Yeah, because a "tell the cops this user is a paedophile" button on _every
page_ sounds totally reasonable. Perhaps it'll look nice alongside "report
user as terrorist" and "accuse user of dealing drugs" buttons.

------
zbyszek
_a free way to "help save some children"._

Free to whom? I don't know how much it costs to make a regional UI alteration
to Facebook, but I suspect that Mt Gamble doesn't either, and I doubt that
it's free. I presume it can only help to save children if it results in the
conviction of a paedophile. How many have been convicted as a result of the
button on Bebo or elsewhere?

 _Last week Mr Gamble announced the agency had received 252 complaints about
Facebook during the first three months of the year - with 40% of them about
the potential "grooming" of children._

Were these complaints about specific incidents or were they of a general
"Facebook sucks" variety?
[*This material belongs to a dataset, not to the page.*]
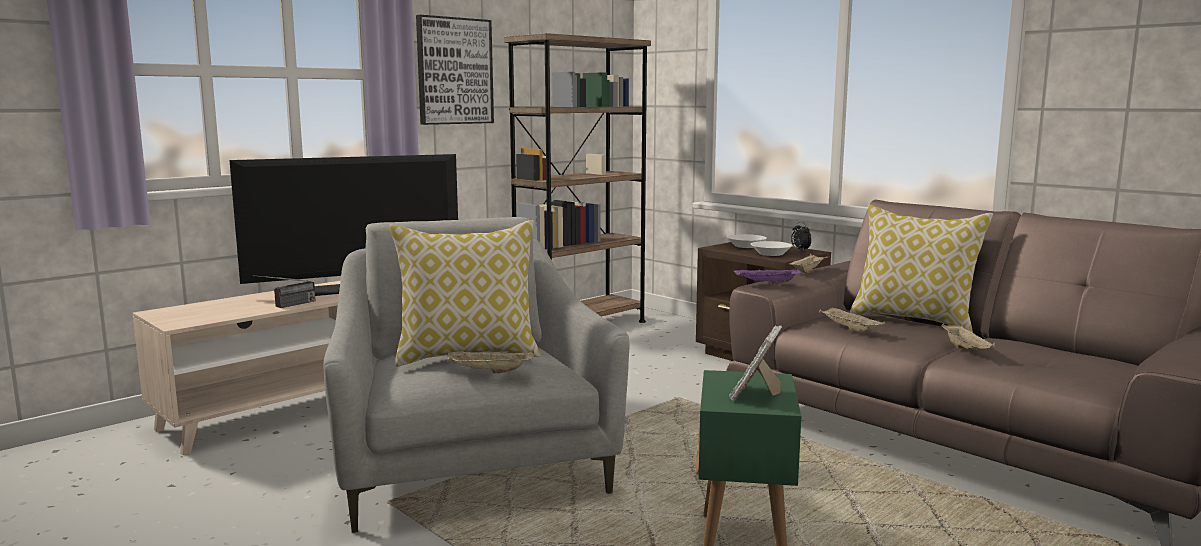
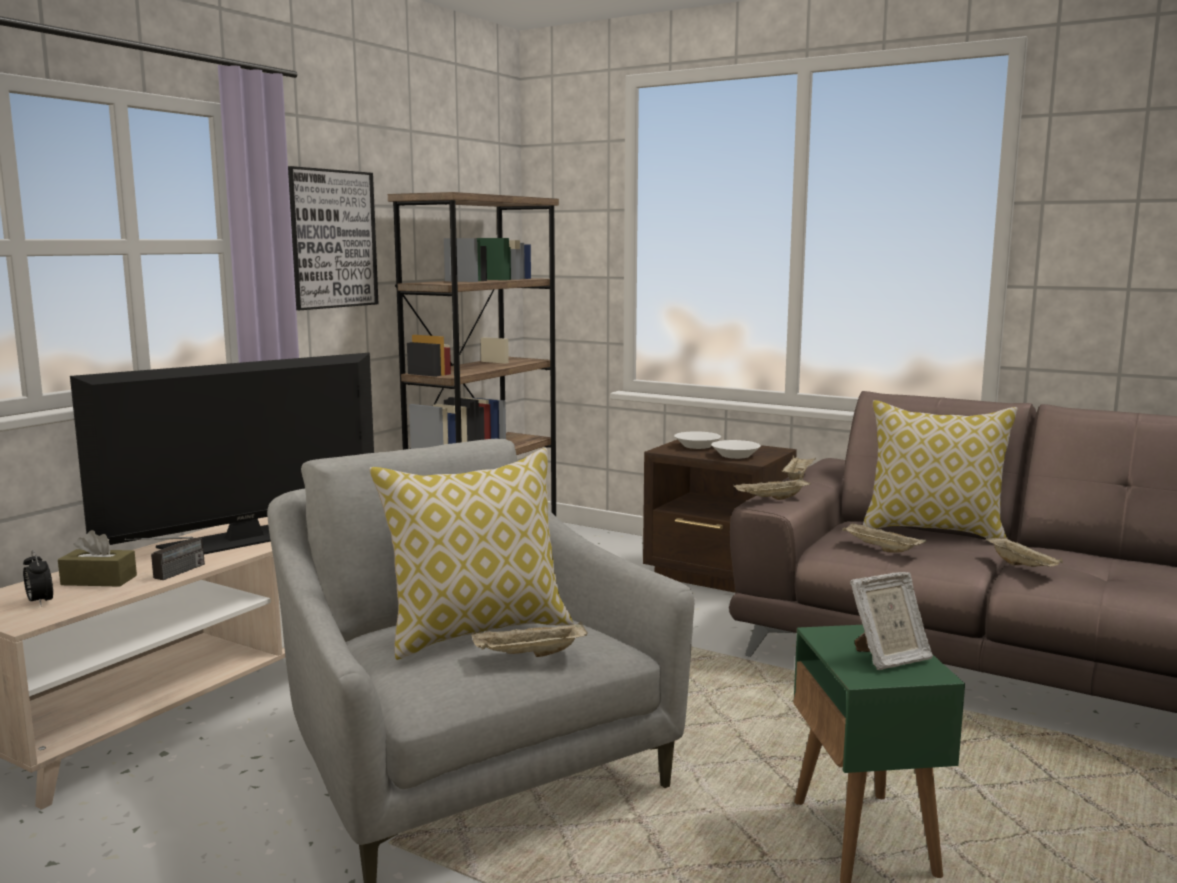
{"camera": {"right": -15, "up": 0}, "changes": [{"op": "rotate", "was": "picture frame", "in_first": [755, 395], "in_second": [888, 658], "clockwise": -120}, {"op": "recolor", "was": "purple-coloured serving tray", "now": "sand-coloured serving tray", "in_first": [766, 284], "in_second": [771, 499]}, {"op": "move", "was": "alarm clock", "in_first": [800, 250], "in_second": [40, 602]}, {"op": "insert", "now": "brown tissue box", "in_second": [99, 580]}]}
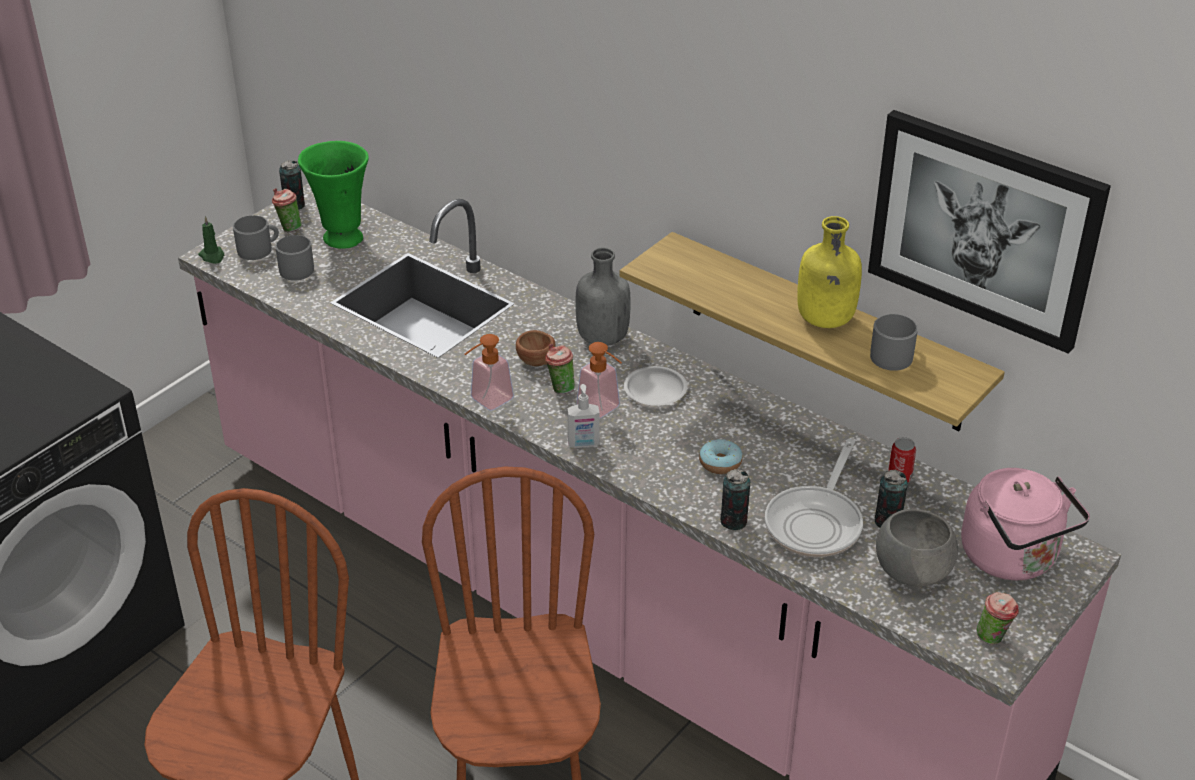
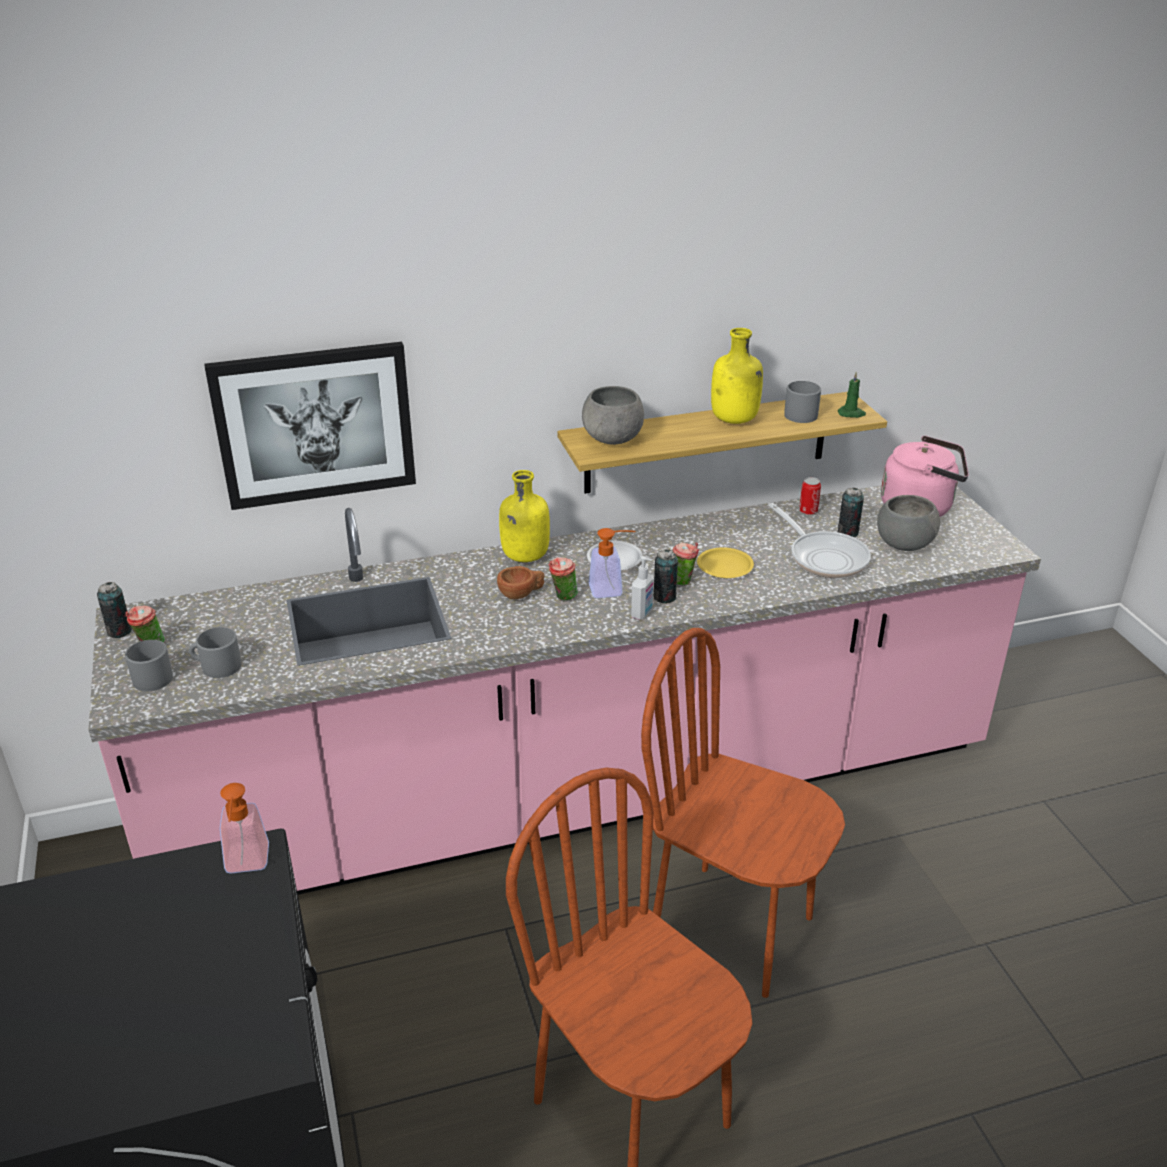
{"camera": {"right": -55, "up": -5}, "changes": [{"op": "move", "was": "green candle", "in_first": [212, 256], "in_second": [851, 414]}, {"op": "delete", "was": "green flower vase", "in_first": [341, 238]}, {"op": "move", "was": "soap dispenser", "in_first": [486, 402], "in_second": [246, 865]}, {"op": "recolor", "was": "gray beverage bottle", "now": "yellow-coloured beverage bottle", "in_first": [601, 338], "in_second": [524, 557]}, {"op": "replace", "was": "ring doughnut", "now": "yellow-coloured flat dish", "in_first": [720, 463], "in_second": [725, 567]}, {"op": "move", "was": "sealed can", "in_first": [733, 521], "in_second": [664, 597]}, {"op": "move", "was": "wall art", "in_first": [984, 228], "in_second": [315, 424]}, {"op": "move", "was": "drinking cup", "in_first": [994, 638], "in_second": [683, 581]}, {"op": "insert", "now": "gray deep dish", "in_second": [613, 439]}]}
If the latter, bear in mind that Facebook has 23
million users in the UK (according to
[http://www.clickymedia.co.uk/2010/01/facebook-user-
statistic...](http://www.clickymedia.co.uk/2010/01/facebook-user-statistics-
january-2010/)).

 _He said the complaints had come via e-mails and people using other means to
complain to the centre as they could not do so via Facebook._

So people who wanted to complain to CEOP did so by emailing CEOP rather than
Facebook. What's wrong with that? Or is Mr Gamble implying that it is
impossible to send a complaint to Facebook, or that Facebook will not act on
an allegation?

Finally, the sad story of Miss Hall suggests that the real problem is not the
absence of a button, but the difficulty in identifying the likes of Peter
Chapman as potential rapists and murderers in the first place.

Maybe Facebook _should_ provide CEOP's button, but CEOP has so far failed to
make good case.

------
ryanwanger
Call me old fashioned, but without exaggeration, Facebook is THE site where I
am least likely to engage with strangers.